[Dataset entries]
*-*-*

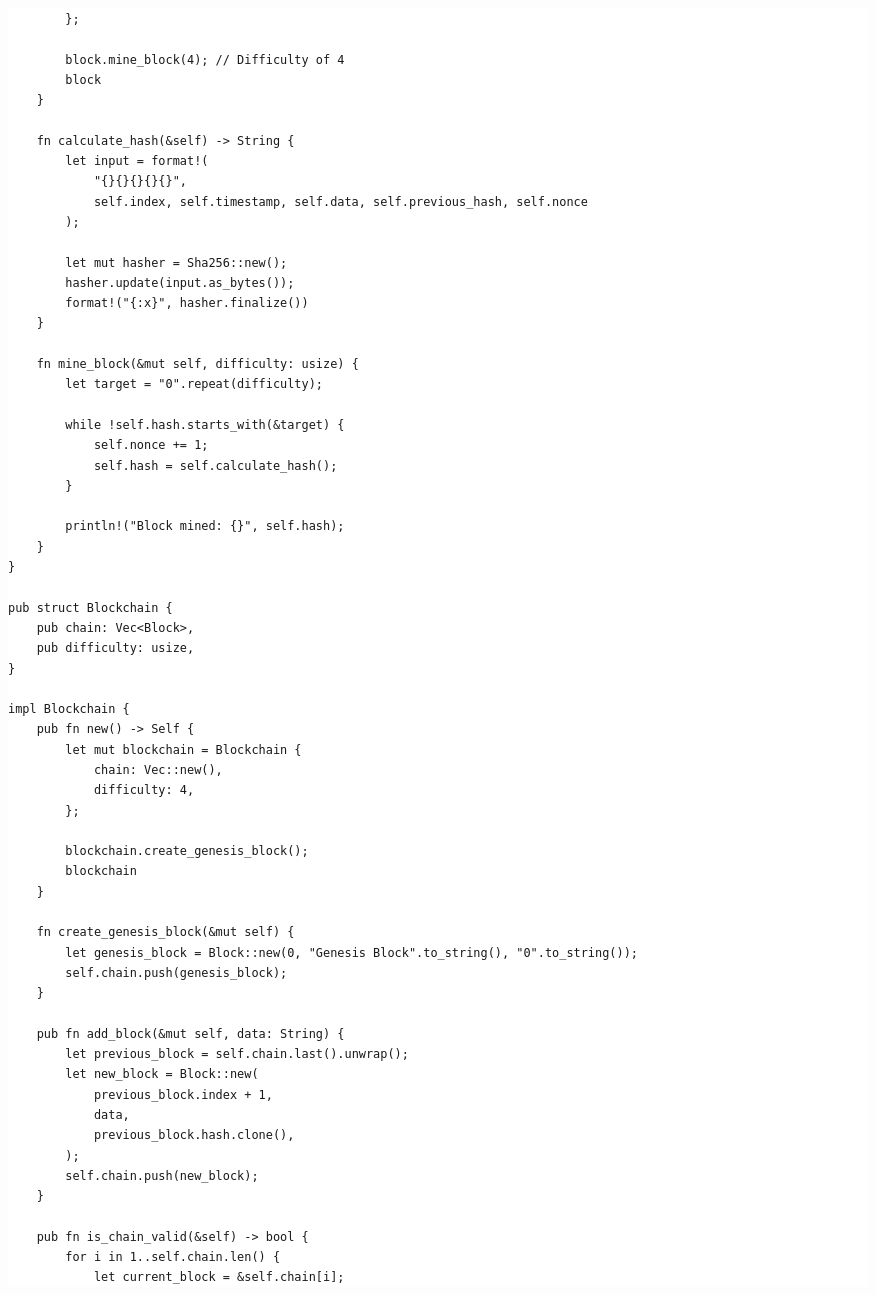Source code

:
 ```tsx
        };
        
        block.mine_block(4); // Difficulty of 4
        block
    }
    
    fn calculate_hash(&self) -> String {
        let input = format!(
            "{}{}{}{}{}",
            self.index, self.timestamp, self.data, self.previous_hash, self.nonce
        );
        
        let mut hasher = Sha256::new();
        hasher.update(input.as_bytes());
        format!("{:x}", hasher.finalize())
    }
    
    fn mine_block(&mut self, difficulty: usize) {
        let target = "0".repeat(difficulty);
        
        while !self.hash.starts_with(&target) {
            self.nonce += 1;
            self.hash = self.calculate_hash();
        }
        
        println!("Block mined: {}", self.hash);
    }
}

pub struct Blockchain {
    pub chain: Vec<Block>,
    pub difficulty: usize,
}

impl Blockchain {
    pub fn new() -> Self {
        let mut blockchain = Blockchain {
            chain: Vec::new(),
            difficulty: 4,
        };
        
        blockchain.create_genesis_block();
        blockchain
    }
    
    fn create_genesis_block(&mut self) {
        let genesis_block = Block::new(0, "Genesis Block".to_string(), "0".to_string());
        self.chain.push(genesis_block);
    }
    
    pub fn add_block(&mut self, data: String) {
        let previous_block = self.chain.last().unwrap();
        let new_block = Block::new(
            previous_block.index + 1,
            data,
            previous_block.hash.clone(),
        );
        self.chain.push(new_block);
    }
    
    pub fn is_chain_valid(&self) -> bool {
        for i in 1..self.chain.len() {
            let current_block = &self.chain[i];
```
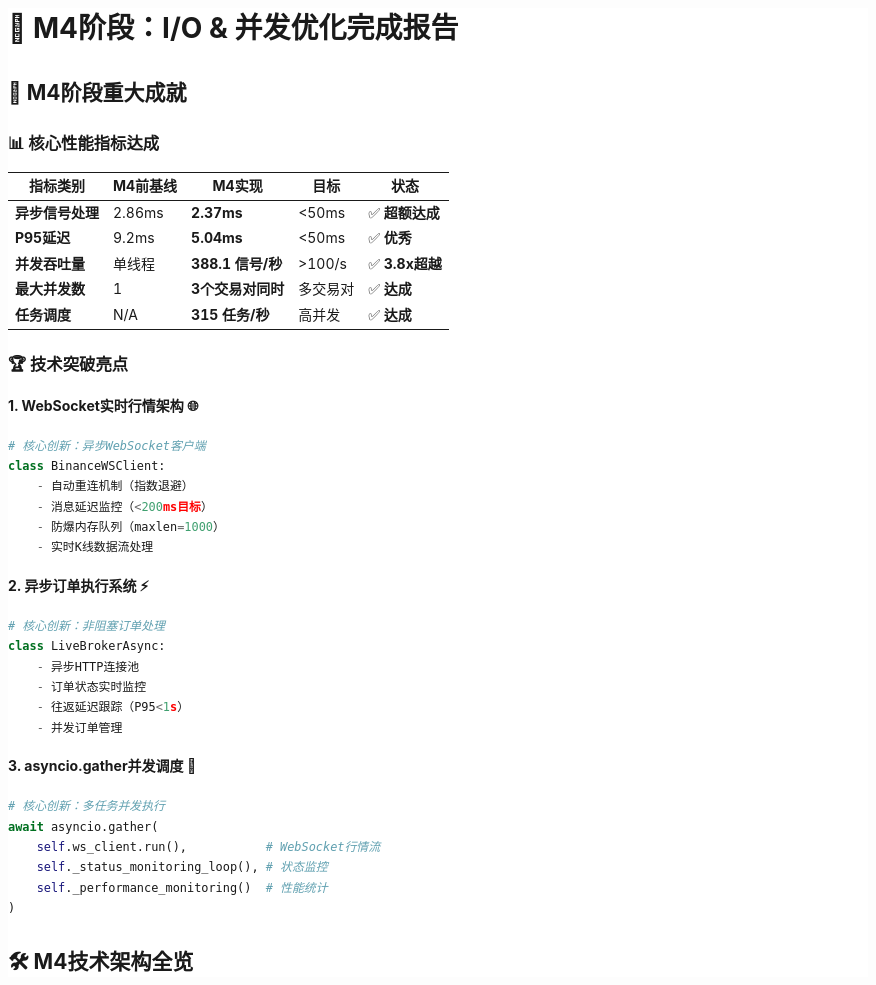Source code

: # 🚀 M4阶段：I/O & 并发优化完成报告

## 🎉 **M4阶段重大成就**

### 📊 **核心性能指标达成**

| 指标类别 | M4前基线 | M4实现 | 目标 | 状态 |
|---------|---------|--------|------|------|
| **异步信号处理** | 2.86ms | **2.37ms** | <50ms | ✅ **超额达成** |
| **P95延迟** | 9.2ms | **5.04ms** | <50ms | ✅ **优秀** |
| **并发吞吐量** | 单线程 | **388.1 信号/秒** | >100/s | ✅ **3.8x超越** |
| **最大并发数** | 1 | **3个交易对同时** | 多交易对 | ✅ **达成** |
| **任务调度** | N/A | **315 任务/秒** | 高并发 | ✅ **达成** |

### 🏆 **技术突破亮点**

#### 1. **WebSocket实时行情架构** 🌐
```python
# 核心创新：异步WebSocket客户端
class BinanceWSClient:
    - 自动重连机制（指数退避）
    - 消息延迟监控（<200ms目标）
    - 防爆内存队列（maxlen=1000）
    - 实时K线数据流处理
```

#### 2. **异步订单执行系统** ⚡
```python
# 核心创新：非阻塞订单处理
class LiveBrokerAsync:
    - 异步HTTP连接池
    - 订单状态实时监控
    - 往返延迟跟踪（P95<1s）
    - 并发订单管理
```

#### 3. **asyncio.gather并发调度** 🔄
```python
# 核心创新：多任务并发执行
await asyncio.gather(
    self.ws_client.run(),           # WebSocket行情流
    self._status_monitoring_loop(), # 状态监控
    self._performance_monitoring()  # 性能统计
)
```

## 🛠️ **M4技术架构全览**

*-*-*

What the task asks: Output nothing but the number of lines in the data containing the string "nonce".

Your response: 2